The Ferrell couple had fallen in love with a deprecated Eichler in Thousand Oaks, taking on a roof that seemed determined to leak (part 1) and a damaged interior (part 2). The hard part was finally over and now they were ready to have some fun with their dream home. Indulging his longtime fandom, Ron turned the laundry room into a kitschy tiki bar and lounge.
“I had been to Trader Vic’s and Don the Beachcomber’s when I was younger, and my mom is still up for an occasional visit to the Bahooka restaurant [in Rosemead, Calif.],” Ron says about his early tiki bar indoctrination. The couple owned some rattan furniture plus a few kitschy collectibles from the ’50s. With the purchase of The Book of Tiki, which “tells you everything about what happened to the tiki bars and Hawaiian restaurants that were popular in the ’50s and ’60s,” he explains, they were off.
Ron was selling his prodigious collection of blues and jazz CDs online, and he started looking at tiki mugs and restaurant menus on eBay.
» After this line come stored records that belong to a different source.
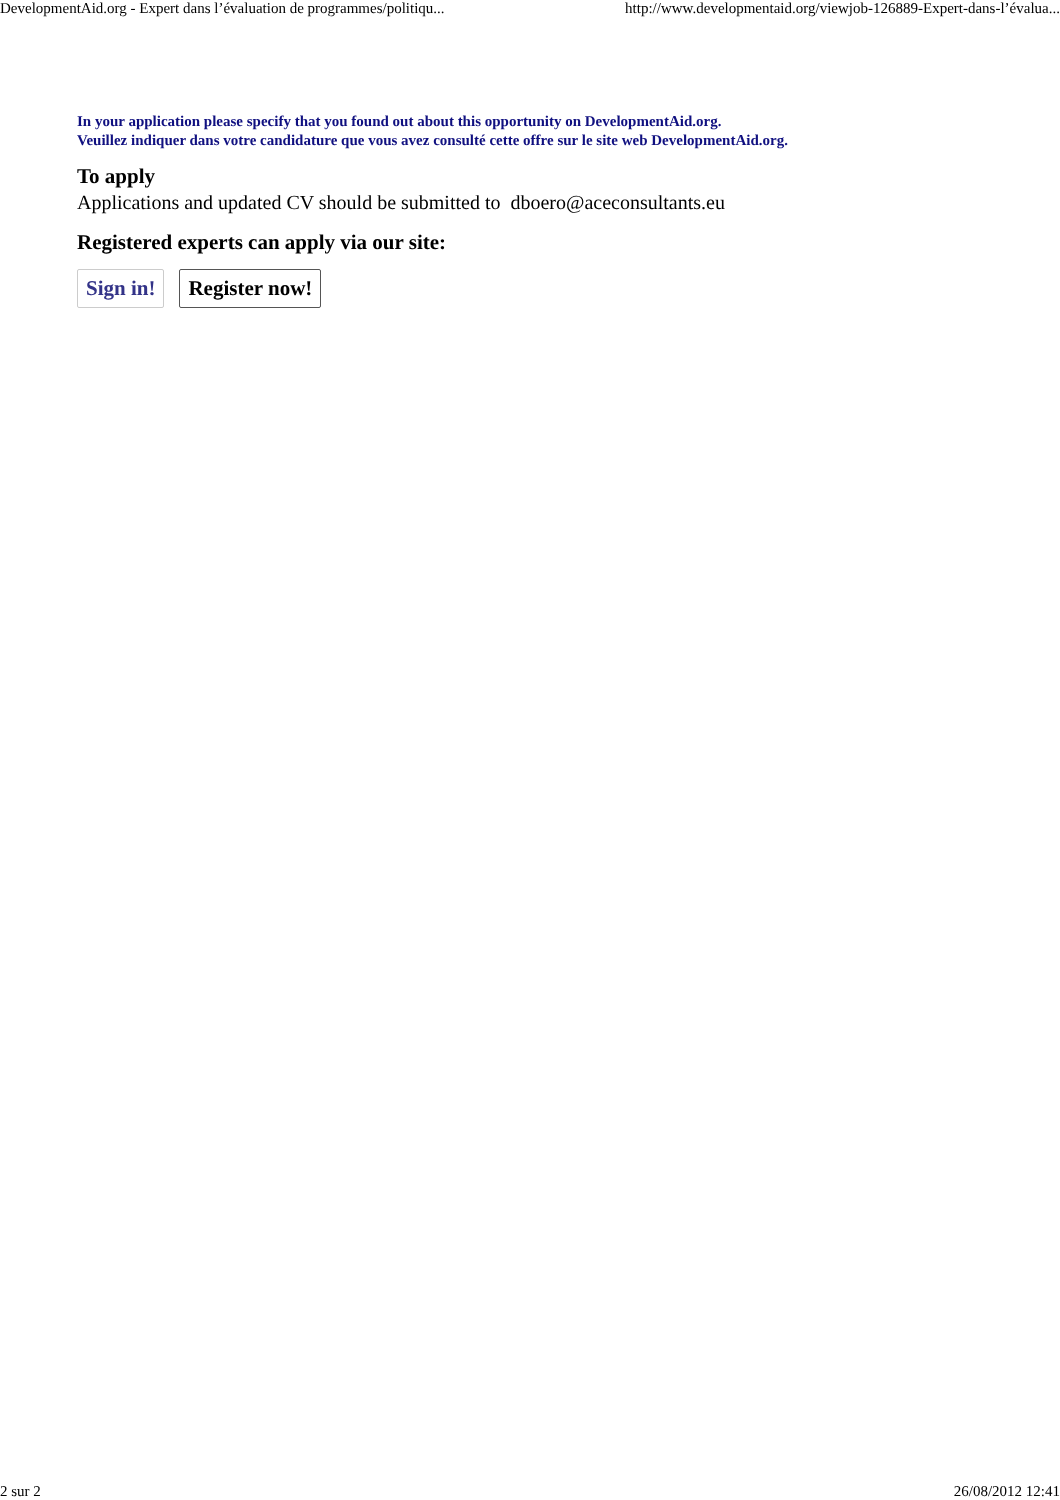DevelopmentAid.org - Expert dans l’évaluation de programmes/politiqu... http://www.developmentaid.org/viewjob-126889-Expert-dans-l’évalua...
In your application please specify that you found out about this opportunity on DevelopmentAid.org.
Veuillez indiquer dans votre candidature que vous avez consulté cette offre sur le site web DevelopmentAid.org.
To apply
Applications and updated CV should be submitted to dboero@aceconsultants.eu
Registered experts can apply via our site:
Sign in! Register now!
2 sur 2 26/08/2012 12:41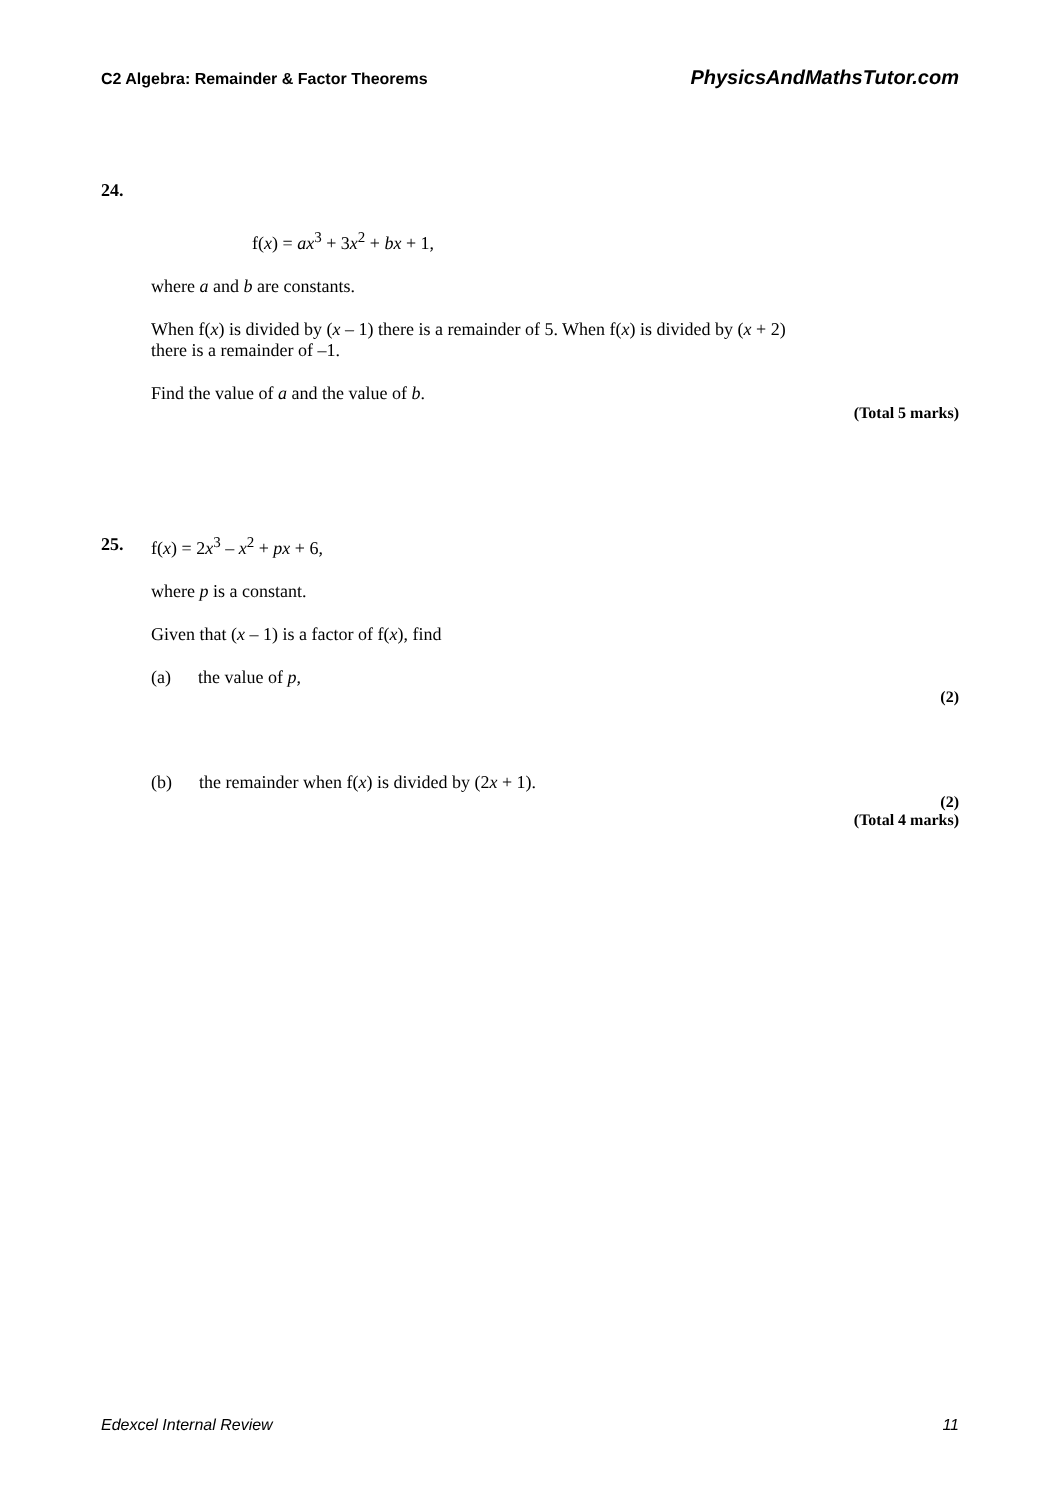C2 Algebra: Remainder & Factor Theorems PhysicsAndMathsTutor.com
24.
f(x) = ax<sup>3</sup> + 3x<sup>2</sup> + bx + 1,
where a and b are constants.
When f(x) is divided by (x – 1) there is a remainder of 5. When f(x) is divided by (x + 2)
there is a remainder of –1.
Find the value of a and the value of b.
(Total 5 marks)
25. f(x) = 2x<sup>3</sup> – x<sup>2</sup> + px + 6,
where p is a constant.
Given that (x – 1) is a factor of f(x), find
(a) the value of p,
(2)
(b) the remainder when f(x) is divided by (2x + 1).
(2)
(Total 4 marks)
Edexcel Internal Review 11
The sizeable collection now includes ashtrays, matchbooks, carved Oceanic Arts statues, a period-looking bar, glass fishing floats and nets on the ceiling, island-theme art and dishes, masks and dozens of tiki mugs to choose from for the rum drinks Ron has perfected.
The Ferrells now attend tiki events with fellow enthusiasts, like the party they threw last summer with invites to everyone who visits the tikicentral.com chat board. Though the participants range in age from their 20s to their 60s, many share similar interests, like midcentury modern design and the Rat Pack–esque cocktail culture, in addition to tiki fever.
“We can’t go to Hawaii every day,” say Mickee, “but when you’re sitting in the Rincon Room listening to island music and having a tropical cocktail,” “you could be in a bar in Hawaii,” Ron finishes for her.
Six months after we visited the Ferrells, we met a young couple at the Palm Springs Modernism show who turned out to be the next owners of the house. After throwing a going-away party, Ron and Mickee have moved to what Ron calls a “split-level, Brady Bunch ’70s house” that has been their rental property for years. And Julie Davies, an architecture and interior design student at UCLA, and her husband, Veto Ruiz, an escrow officer in Beverly Hills, are unpacking in their new home.
Julie researched Eichlers online and eventually connected with a realtor who lived in the Ferrells’ neighborhood, who solicited the sale. Julie and Veto had previously considered an Eichler in Balboa Highlands in the $600,000 range that she would have been happy to do a remodel on, but she didn’t think her husband would enjoy living through the process.
“Because these houses don’t come on the market all that often, when they do it’s often from someone who has lived in it for 20 or 30 years,” says the Liverpool native. “We like the style—the openness and the privacy. We thought whoever designed these Eichlers was very forward thinking.”